#### [GIVEN PASSAGE]
================

This announcement is neither an offer to purchase nor a solicitation of an 
offer to sell Offer Shares. The Offer is made solely by the Offer to Purchase 
and Consent Statement, dated March 1, 1999, and the related Letters of 
Transmittal and Consent and is being made to all holders of Offer Shares. The 
Company is not aware of any jurisdiction where the making of the Offer or the 
tender of Offer Shares is not in compliance with applicable law. If the 
Company becomes aware of any jurisdiction where the making of the Offer or 
the tender of Offer Shares is not in compliance with applicable law, the 
Company will make a good faith effort to comply with such law. If, after such 
good faith effort, the Company cannot comply with such law, the Offer will 
not be made to (nor will tenders be accepted from or on behalf of) the owners 
of Offer Shares residing in such jurisdiction.

================

Copy the tender offer notice above word for word, in full.

================

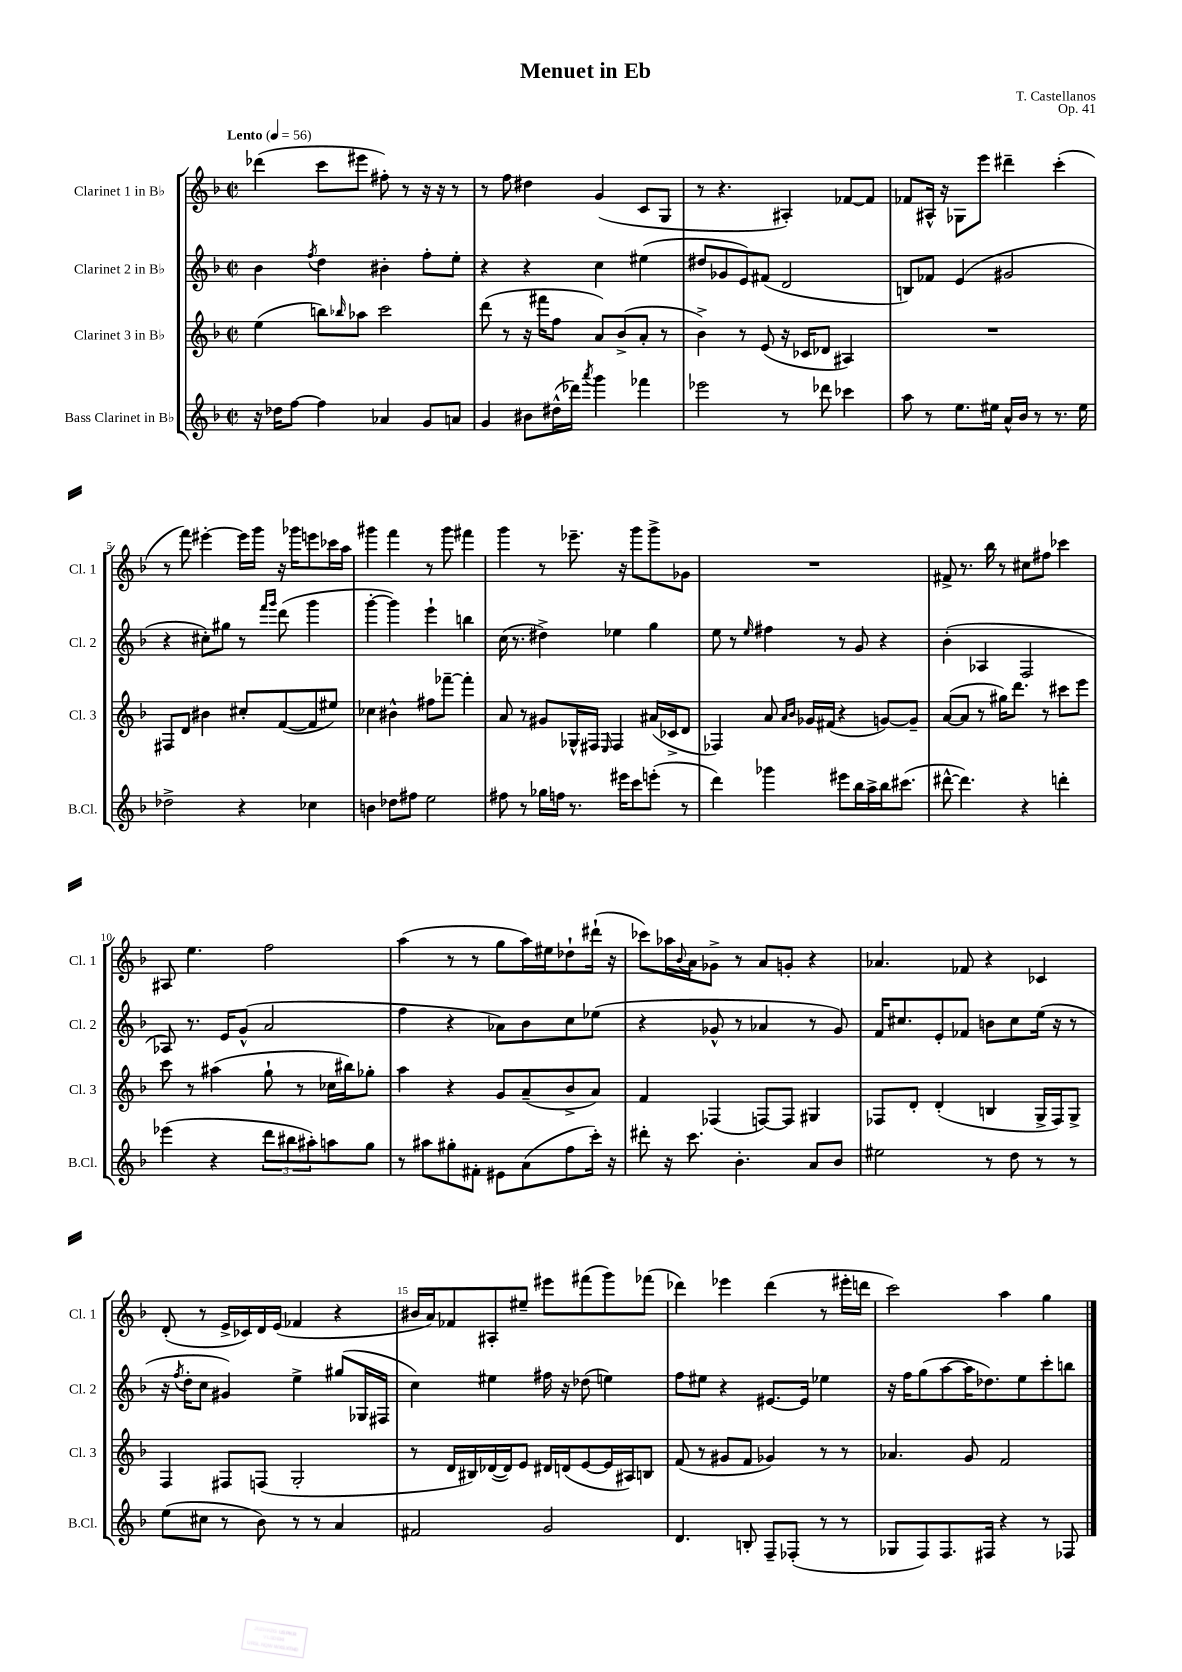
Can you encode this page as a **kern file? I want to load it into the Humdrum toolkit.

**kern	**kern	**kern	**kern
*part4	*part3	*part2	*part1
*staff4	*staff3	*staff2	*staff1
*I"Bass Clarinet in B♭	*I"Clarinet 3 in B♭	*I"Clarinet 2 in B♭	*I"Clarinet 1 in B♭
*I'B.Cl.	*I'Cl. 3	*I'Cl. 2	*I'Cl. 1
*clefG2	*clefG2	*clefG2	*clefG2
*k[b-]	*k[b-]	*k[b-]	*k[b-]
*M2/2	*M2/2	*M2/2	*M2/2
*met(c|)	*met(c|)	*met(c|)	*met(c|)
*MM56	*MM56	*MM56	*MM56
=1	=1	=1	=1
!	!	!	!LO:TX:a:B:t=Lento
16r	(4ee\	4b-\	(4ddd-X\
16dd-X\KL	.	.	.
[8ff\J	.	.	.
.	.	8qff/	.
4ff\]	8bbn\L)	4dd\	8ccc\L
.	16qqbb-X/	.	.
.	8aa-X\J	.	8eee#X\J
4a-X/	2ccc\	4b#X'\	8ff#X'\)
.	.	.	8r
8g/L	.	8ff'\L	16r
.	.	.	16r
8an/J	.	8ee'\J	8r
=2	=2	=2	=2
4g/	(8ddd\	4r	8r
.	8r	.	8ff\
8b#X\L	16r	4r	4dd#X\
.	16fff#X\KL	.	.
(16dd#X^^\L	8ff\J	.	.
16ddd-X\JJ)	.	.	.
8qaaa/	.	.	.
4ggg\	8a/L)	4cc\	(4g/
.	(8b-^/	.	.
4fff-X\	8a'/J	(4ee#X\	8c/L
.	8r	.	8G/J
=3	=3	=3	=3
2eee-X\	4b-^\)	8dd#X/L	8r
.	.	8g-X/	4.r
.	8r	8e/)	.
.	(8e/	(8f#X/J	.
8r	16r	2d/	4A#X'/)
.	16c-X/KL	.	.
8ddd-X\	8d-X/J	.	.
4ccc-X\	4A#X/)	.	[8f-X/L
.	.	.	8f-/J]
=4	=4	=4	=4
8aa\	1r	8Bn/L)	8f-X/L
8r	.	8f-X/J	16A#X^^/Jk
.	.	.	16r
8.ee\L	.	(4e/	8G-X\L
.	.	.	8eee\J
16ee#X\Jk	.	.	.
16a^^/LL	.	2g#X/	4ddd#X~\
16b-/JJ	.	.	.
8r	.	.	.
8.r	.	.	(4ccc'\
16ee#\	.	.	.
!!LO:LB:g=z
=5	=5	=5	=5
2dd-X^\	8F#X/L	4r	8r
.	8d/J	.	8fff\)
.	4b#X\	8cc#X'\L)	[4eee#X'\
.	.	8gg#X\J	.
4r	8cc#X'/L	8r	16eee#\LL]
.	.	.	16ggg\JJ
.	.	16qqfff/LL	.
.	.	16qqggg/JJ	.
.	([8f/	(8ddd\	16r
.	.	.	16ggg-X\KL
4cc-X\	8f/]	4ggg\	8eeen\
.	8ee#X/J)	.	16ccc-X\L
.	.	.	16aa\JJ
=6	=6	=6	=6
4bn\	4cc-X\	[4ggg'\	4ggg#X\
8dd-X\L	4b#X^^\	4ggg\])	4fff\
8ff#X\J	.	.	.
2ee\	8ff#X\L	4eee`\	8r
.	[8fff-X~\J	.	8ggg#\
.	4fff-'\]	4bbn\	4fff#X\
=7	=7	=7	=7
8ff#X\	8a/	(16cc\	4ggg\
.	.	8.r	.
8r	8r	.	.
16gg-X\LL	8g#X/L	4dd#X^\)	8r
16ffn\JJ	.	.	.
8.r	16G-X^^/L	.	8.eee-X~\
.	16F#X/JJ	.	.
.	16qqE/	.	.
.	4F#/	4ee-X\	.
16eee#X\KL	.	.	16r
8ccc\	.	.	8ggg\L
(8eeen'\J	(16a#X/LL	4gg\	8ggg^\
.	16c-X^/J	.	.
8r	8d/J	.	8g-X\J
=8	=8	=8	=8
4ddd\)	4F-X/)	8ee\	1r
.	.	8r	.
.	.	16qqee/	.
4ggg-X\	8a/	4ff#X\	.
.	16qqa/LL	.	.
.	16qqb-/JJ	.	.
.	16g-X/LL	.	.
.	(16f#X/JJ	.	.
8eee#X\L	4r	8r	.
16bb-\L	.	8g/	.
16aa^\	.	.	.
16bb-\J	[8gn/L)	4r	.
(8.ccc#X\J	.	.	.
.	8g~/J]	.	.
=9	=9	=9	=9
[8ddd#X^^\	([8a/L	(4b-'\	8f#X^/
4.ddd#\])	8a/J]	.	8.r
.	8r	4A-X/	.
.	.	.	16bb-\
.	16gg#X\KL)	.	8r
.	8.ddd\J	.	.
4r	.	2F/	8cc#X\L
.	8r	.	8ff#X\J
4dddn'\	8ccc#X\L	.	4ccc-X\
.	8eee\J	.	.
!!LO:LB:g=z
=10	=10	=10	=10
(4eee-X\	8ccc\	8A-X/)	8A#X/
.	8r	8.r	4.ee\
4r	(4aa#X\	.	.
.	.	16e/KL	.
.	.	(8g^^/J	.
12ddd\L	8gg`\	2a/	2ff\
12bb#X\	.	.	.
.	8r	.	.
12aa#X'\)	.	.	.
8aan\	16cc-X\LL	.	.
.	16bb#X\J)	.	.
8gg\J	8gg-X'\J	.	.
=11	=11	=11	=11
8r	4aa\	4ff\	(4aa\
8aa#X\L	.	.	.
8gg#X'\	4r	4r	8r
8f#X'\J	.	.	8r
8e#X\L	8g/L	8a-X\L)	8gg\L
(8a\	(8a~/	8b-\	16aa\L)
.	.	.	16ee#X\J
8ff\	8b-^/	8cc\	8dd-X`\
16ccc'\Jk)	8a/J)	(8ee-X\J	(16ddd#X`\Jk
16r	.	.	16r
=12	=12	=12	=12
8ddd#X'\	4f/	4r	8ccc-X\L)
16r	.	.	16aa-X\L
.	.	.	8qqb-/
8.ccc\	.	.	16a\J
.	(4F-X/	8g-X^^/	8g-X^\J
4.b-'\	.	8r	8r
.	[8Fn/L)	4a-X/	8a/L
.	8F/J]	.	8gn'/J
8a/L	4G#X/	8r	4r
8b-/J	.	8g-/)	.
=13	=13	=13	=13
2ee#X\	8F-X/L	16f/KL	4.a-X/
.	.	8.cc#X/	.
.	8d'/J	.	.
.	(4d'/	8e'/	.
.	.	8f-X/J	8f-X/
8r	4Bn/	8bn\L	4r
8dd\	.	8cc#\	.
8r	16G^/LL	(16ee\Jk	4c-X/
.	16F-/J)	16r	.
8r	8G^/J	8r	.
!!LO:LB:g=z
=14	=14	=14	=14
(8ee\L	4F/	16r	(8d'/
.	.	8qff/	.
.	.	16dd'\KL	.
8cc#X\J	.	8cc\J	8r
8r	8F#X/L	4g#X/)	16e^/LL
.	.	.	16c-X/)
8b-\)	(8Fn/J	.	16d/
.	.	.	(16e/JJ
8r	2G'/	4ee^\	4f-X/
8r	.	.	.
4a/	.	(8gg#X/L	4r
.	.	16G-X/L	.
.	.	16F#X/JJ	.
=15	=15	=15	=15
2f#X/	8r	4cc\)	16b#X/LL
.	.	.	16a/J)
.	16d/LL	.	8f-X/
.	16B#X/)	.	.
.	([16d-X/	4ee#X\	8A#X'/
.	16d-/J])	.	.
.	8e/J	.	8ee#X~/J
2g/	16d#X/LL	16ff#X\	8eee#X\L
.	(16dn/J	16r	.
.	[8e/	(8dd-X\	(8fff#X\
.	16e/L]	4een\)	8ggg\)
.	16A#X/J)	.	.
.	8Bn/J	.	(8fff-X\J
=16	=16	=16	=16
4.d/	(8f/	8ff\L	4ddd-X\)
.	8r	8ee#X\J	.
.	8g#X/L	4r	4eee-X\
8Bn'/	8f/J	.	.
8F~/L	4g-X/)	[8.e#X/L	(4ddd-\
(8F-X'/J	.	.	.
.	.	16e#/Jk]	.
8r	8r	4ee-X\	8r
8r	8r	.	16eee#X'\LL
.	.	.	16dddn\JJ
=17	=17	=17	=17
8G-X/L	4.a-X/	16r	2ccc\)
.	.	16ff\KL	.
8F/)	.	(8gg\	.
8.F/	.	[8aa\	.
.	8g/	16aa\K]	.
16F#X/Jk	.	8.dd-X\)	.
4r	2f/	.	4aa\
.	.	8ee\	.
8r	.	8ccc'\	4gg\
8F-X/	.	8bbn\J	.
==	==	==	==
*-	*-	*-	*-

================

#### [EXERCISE OUTPUT]
This announcement is neither an offer to purchase nor a solicitation of an 
offer to sell Offer Shares. The Offer is made solely by the Offer to Purchase 
and Consent Statement, dated March 1, 1999, and the related Letters of 
Transmittal and Consent and is being made to all holders of Offer Shares. The 
Company is not aware of any jurisdiction where the making of the Offer or the 
tender of Offer Shares is not in compliance with applicable law. If the 
Company becomes aware of any jurisdiction where the making of the Offer or 
the tender of Offer Shares is not in compliance with applicable law, the 
Company will make a good faith effort to comply with such law. If, after such 
good faith effort, the Company cannot comply with such law, the Offer will 
not be made to (nor will tenders be accepted from or on behalf of) the owners 
of Offer Shares residing in such jurisdiction.